*** Provided data
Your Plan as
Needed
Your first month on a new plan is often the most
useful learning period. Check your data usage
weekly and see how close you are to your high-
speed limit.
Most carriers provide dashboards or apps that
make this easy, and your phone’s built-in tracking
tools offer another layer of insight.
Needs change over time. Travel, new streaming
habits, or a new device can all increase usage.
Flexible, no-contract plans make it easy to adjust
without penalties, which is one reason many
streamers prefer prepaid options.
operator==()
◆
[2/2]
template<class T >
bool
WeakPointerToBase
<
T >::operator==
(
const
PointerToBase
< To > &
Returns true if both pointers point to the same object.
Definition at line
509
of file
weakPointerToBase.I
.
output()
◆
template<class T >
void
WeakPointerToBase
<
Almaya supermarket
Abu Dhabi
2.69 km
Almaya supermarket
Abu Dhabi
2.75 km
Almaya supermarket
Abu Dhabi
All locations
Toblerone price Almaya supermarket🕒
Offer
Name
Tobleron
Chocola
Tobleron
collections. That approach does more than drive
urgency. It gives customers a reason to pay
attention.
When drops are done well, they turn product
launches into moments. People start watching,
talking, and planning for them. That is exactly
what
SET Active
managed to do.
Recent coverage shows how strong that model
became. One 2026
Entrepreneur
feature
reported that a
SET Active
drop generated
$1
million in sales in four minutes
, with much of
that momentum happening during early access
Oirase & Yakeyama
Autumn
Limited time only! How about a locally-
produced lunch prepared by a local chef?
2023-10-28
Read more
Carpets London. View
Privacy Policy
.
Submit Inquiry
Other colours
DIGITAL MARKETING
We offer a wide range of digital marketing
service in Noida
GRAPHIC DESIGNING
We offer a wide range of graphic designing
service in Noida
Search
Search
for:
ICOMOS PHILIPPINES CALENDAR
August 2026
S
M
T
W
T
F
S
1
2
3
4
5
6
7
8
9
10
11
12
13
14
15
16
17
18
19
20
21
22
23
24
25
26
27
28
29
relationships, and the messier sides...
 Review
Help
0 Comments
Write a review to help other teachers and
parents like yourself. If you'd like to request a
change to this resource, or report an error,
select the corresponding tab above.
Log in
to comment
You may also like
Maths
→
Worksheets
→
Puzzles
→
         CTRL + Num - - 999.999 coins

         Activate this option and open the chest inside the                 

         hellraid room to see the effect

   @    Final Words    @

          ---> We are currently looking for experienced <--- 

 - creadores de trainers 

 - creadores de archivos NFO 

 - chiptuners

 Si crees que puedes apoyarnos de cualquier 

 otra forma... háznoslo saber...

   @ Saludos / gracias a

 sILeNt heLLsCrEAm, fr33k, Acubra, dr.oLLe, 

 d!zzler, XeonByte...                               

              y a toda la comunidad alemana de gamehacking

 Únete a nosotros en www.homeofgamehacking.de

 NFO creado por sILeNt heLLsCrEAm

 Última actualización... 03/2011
******
→ Exercise aim
Arrange each line of the listing above as a Markdown table with two columns, "No." for a running row number and "Text" for the line itself, and omit any blank lines.

→ Exercise result
| No. | Text |
|---|---|
| 1 | Your Plan as |
| 2 | Needed |
| 3 | Your first month on a new plan is often the most |
| 4 | useful learning period. Check your data usage |
| 5 | weekly and see how close you are to your high- |
| 6 | speed limit. |
| 7 | Most carriers provide dashboards or apps that |
| 8 | make this easy, and your phone’s built-in tracking |
| 9 | tools offer another layer of insight. |
| 10 | Needs change over time. Travel, new streaming |
| 11 | habits, or a new device can all increase usage. |
| 12 | Flexible, no-contract plans make it easy to adjust |
| 13 | without penalties, which is one reason many |
| 14 | streamers prefer prepaid options. |
| 15 | operator==() |
| 16 | ◆ |
| 17 | [2/2] |
| 18 | template<class T > |
| 19 | bool |
| 20 | WeakPointerToBase |
| 21 | < |
| 22 | T >::operator== |
| 23 | ( |
| 24 | const |
| 25 | PointerToBase |
| 26 | < To > & |
| 27 | Returns true if both pointers point to the same object. |
| 28 | Definition at line |
| 29 | 509 |
| 30 | of file |
| 31 | weakPointerToBase.I |
| 32 | . |
| 33 | output() |
| 34 | ◆ |
| 35 | template<class T > |
| 36 | void |
| 37 | WeakPointerToBase |
| 38 | < |
| 39 | Almaya supermarket |
| 40 | Abu Dhabi |
| 41 | 2.69 km |
| 42 | Almaya supermarket |
| 43 | Abu Dhabi |
| 44 | 2.75 km |
| 45 | Almaya supermarket |
| 46 | Abu Dhabi |
| 47 | All locations |
| 48 | Toblerone price Almaya supermarket🕒 |
| 49 | Offer |
| 50 | Name |
| 51 | Tobleron |
| 52 | Chocola |
| 53 | Tobleron |
| 54 | collections. That approach does more than drive |
| 55 | urgency. It gives customers a reason to pay |
| 56 | attention. |
| 57 | When drops are done well, they turn product |
| 58 | launches into moments. People start watching, |
| 59 | talking, and planning for them. That is exactly |
| 60 | what |
| 61 | SET Active |
| 62 | managed to do. |
| 63 | Recent coverage shows how strong that model |
| 64 | became. One 2026 |
| 65 | Entrepreneur |
| 66 | feature |
| 67 | reported that a |
| 68 | SET Active |
| 69 | drop generated |
| 70 | $1 |
| 71 | million in sales in four minutes |
| 72 | , with much of |
| 73 | that momentum happening during early access |
| 74 | Oirase & Yakeyama |
| 75 | Autumn |
| 76 | Limited time only! How about a locally- |
| 77 | produced lunch prepared by a local chef? |
| 78 | 2023-10-28 |
| 79 | Read more |
| 80 | Carpets London. View |
| 81 | Privacy Policy |
| 82 | . |
| 83 | Submit Inquiry |
| 84 | Other colours |
| 85 | DIGITAL MARKETING |
| 86 | We offer a wide range of digital marketing |
| 87 | service in Noida |
| 88 | GRAPHIC DESIGNING |
| 89 | We offer a wide range of graphic designing |
| 90 | service in Noida |
| 91 | Search |
| 92 | Search |
| 93 | for: |
| 94 | ICOMOS PHILIPPINES CALENDAR |
| 95 | August 2026 |
| 96 | S |
| 97 | M |
| 98 | T |
| 99 | W |
| 100 | T |
| 101 | F |
| 102 | S |
| 103 | 1 |
| 104 | 2 |
| 105 | 3 |
| 106 | 4 |
| 107 | 5 |
| 108 | 6 |
| 109 | 7 |
| 110 | 8 |
| 111 | 9 |
| 112 | 10 |
| 113 | 11 |
| 114 | 12 |
| 115 | 13 |
| 116 | 14 |
| 117 | 15 |
| 118 | 16 |
| 119 | 17 |
| 120 | 18 |
| 121 | 19 |
| 122 | 20 |
| 123 | 21 |
| 124 | 22 |
| 125 | 23 |
| 126 | 24 |
| 127 | 25 |
| 128 | 26 |
| 129 | 27 |
| 130 | 28 |
| 131 | 29 |
| 132 | relationships, and the messier sides... |
| 133 |  Review |
| 134 | Help |
| 135 | 0 Comments |
| 136 | Write a review to help other teachers and |
| 137 | parents like yourself. If you'd like to request a |
| 138 | change to this resource, or report an error, |
| 139 | select the corresponding tab above. |
| 140 | Log in |
| 141 | to comment |
| 142 | You may also like |
| 143 | Maths |
| 144 | → |
| 145 | Worksheets |
| 146 | → |
| 147 | Puzzles |
| 148 | → |
| 149 |          CTRL + Num - - 999.999 coins |
| 150 |          Activate this option and open the chest inside the                  |
| 151 |          hellraid room to see the effect |
| 152 |    @    Final Words    @ |
| 153 |           ---> We are currently looking for experienced <---  |
| 154 |  - creadores de trainers  |
| 155 |  - creadores de archivos NFO  |
| 156 |  - chiptuners |
| 157 |  Si crees que puedes apoyarnos de cualquier  |
| 158 |  otra forma... háznoslo saber... |
| 159 |    @ Saludos / gracias a |
| 160 |  sILeNt heLLsCrEAm, fr33k, Acubra, dr.oLLe,  |
| 161 |  d!zzler, XeonByte...                                |
| 162 |               y a toda la comunidad alemana de gamehacking |
| 163 |  Únete a nosotros en www.homeofgamehacking.de |
| 164 |  NFO creado por sILeNt heLLsCrEAm |
| 165 |  Última actualización... 03/2011 |